Figure 1.

Persistent Myc expression drives tumorigenesis in choroid plexus (ChP). A and B: Immunohistochemical (A) and immunoblot analyses (B) demonstrate higher Myc expression in embryonic day (E) 8.5 forebrain compared to E10.5 forebrain. Dashed lines indicate division between surface ectoderm, mesenchyme (ME), and neuroepithelium (NE) at E8.5, and division between the developing epidermis/meninges and the neuroepithelium at E10.5. C: Lateral ventricle (LV) and fourth ventricle (4V) choroid plexuses from 8- to 9-week–old wild-type (WT) and Myc-overexpressed (OE) mice. White arrows denote tumorigenic region. Note posterior regionalization of tumor in the LV choroid plexus, whereas tumor develops throughout the 4V choroid plexus.
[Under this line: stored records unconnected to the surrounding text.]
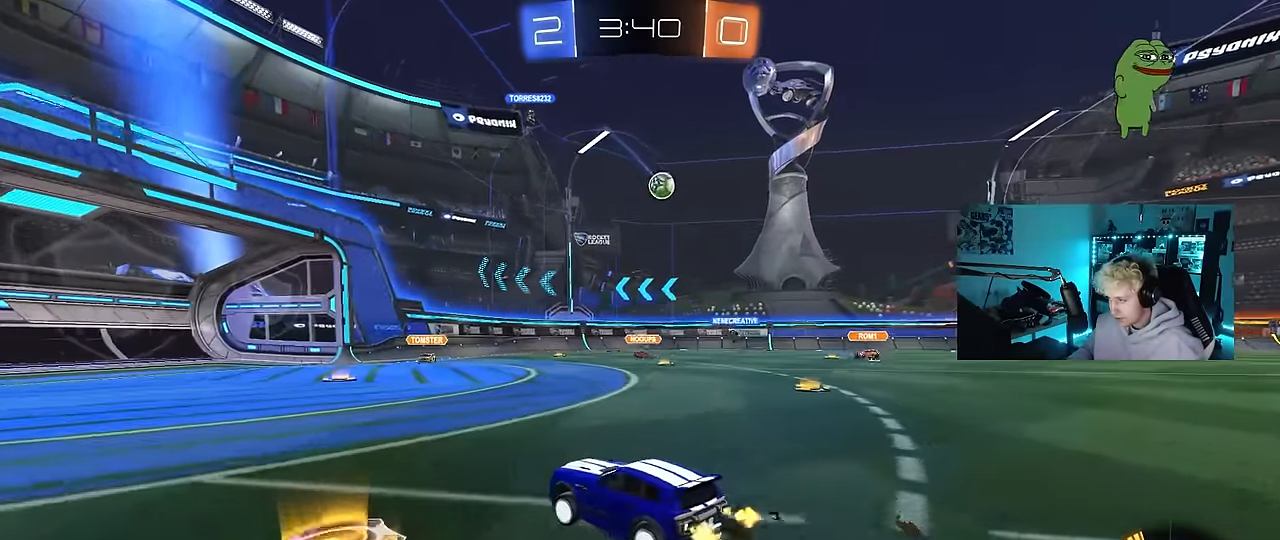
{"keys": ["d", "shift"], "mouse": [], "events": [[184, "a", "up"], [317, "mouse_left", "up"], [417, "d", "down"], [450, "shift", "down"], [450, "w", "up"]]}
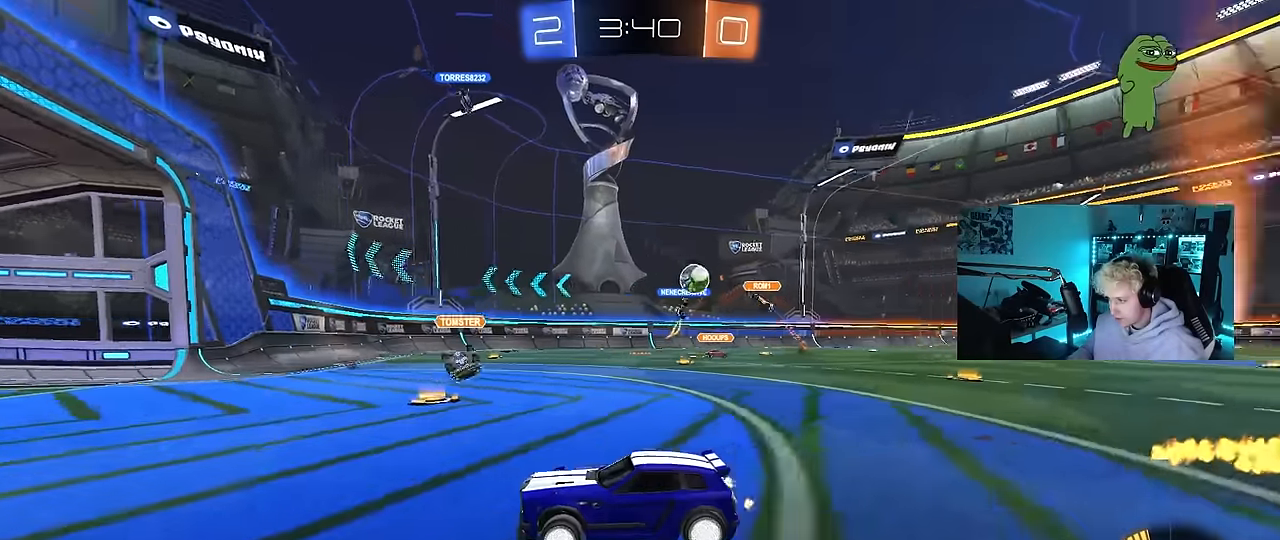
{"keys": ["d", "w"], "mouse": [], "events": [[50, "d", "up"], [50, "shift", "up"], [100, "a", "down"], [100, "w", "down"], [150, "a", "up"], [150, "d", "down"], [233, "shift", "down"], [283, "w", "up"], [383, "w", "down"], [433, "shift", "up"]]}
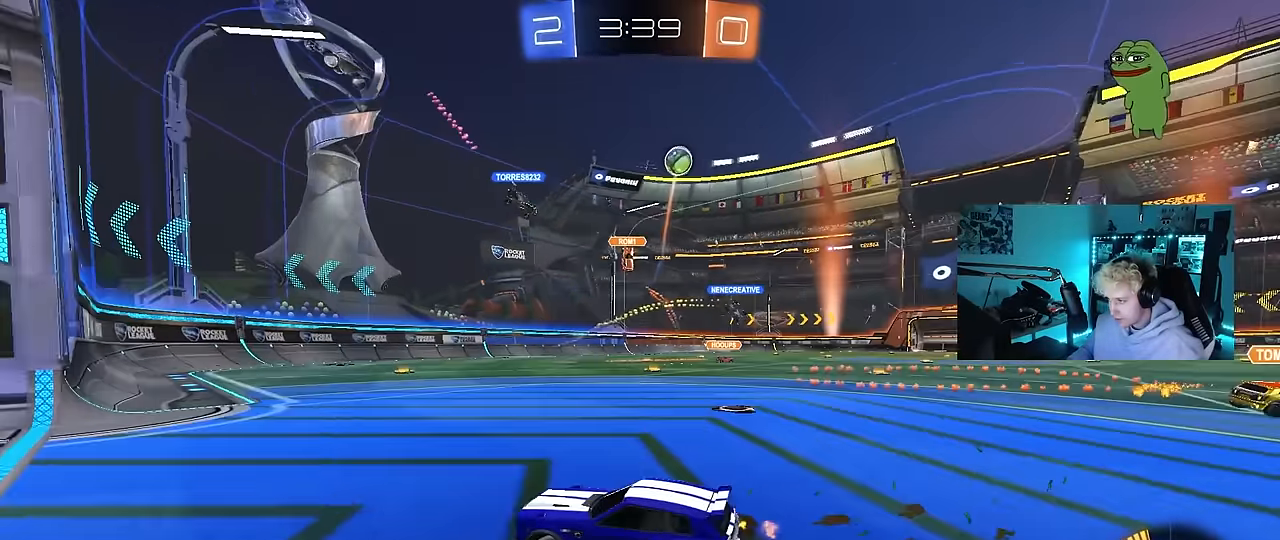
{"keys": ["d", "w"], "mouse": ["left"], "events": [[200, "mouse_left", "down"], [250, "d", "up"], [450, "d", "down"]]}
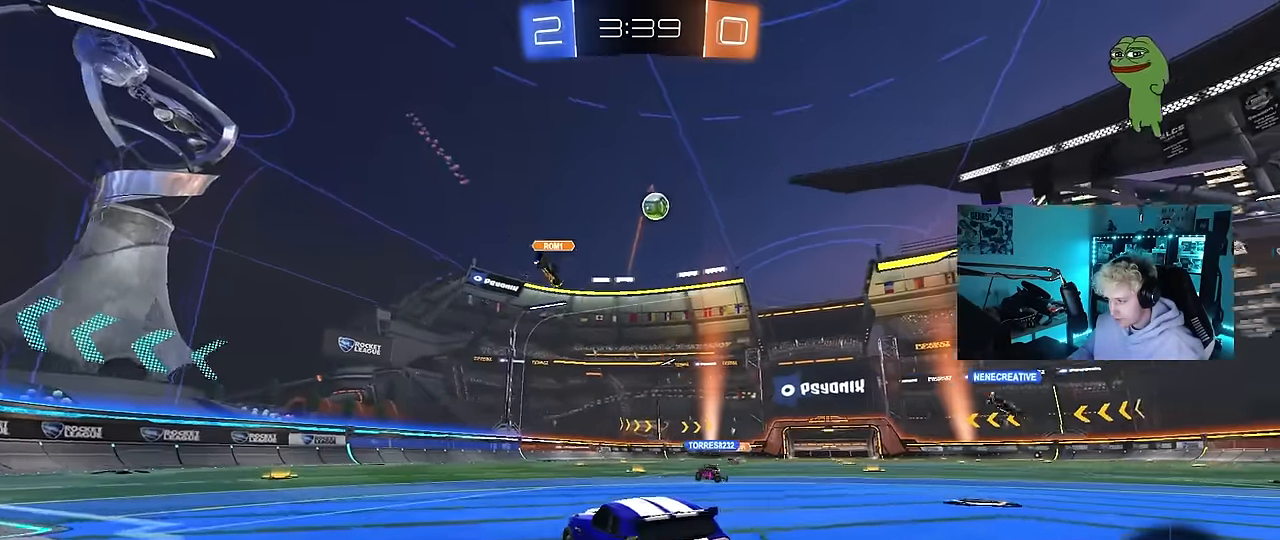
{"keys": ["w"], "mouse": ["left"], "events": [[133, "d", "up"], [450, "d", "down"], [500, "d", "up"]]}
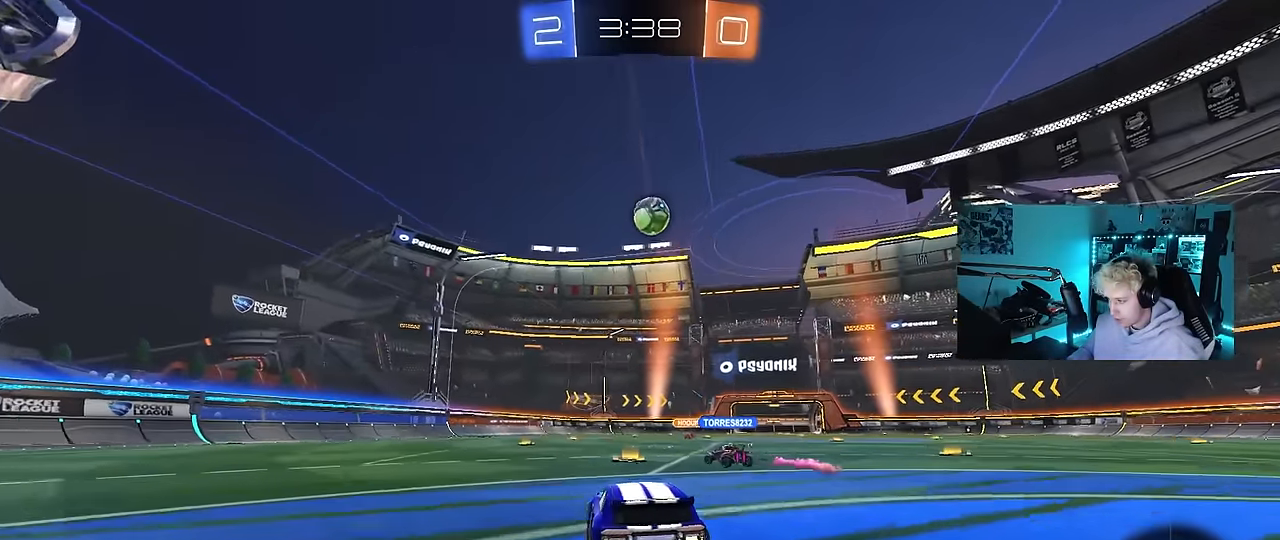
{"keys": ["d", "s"], "mouse": [], "events": [[150, "mouse_left", "up"], [233, "d", "down"], [283, "d", "up"], [283, "w", "up"], [383, "s", "down"], [467, "d", "down"]]}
D: Hematoxylin and eosin staining shows choroid plexus carcinoma in the LV and 4V choroid plexuses of Myc-OE mice. Arrows indicate mitoses; the boxed areas in left panels are shown at higher magnification in right panels. E: Ki-67 staining shows high proliferation in choroid plexus tumors in both LV and 4V of Myc-OE mice. F: Tumors in both LV and 4V are variably immunoreactive to renal inward rectifier K⁺ channel (Kir7.1). G and H: The percentage of multiciliated epithelial cells is decreased in both the LV and 4V choroid plexuses in the tumorigenic regions of 8-week–old Myc-OE mice. Solid arrows indicate monociliated cells; open arrows indicate multiciliated cells. Data expressed as means ± SEM (H). ^∗P < 0.05 (Welch corrected t-test). Scale bars: 1 mm (C); 500 μm (D, left); 20 μm (D, right; E and F); 10 μm (G). A, anterior; Actb, β-actin; Arl13b, ADP-ribosylation factor-like protein 13b; L, lateral; M, medial; P, posterior.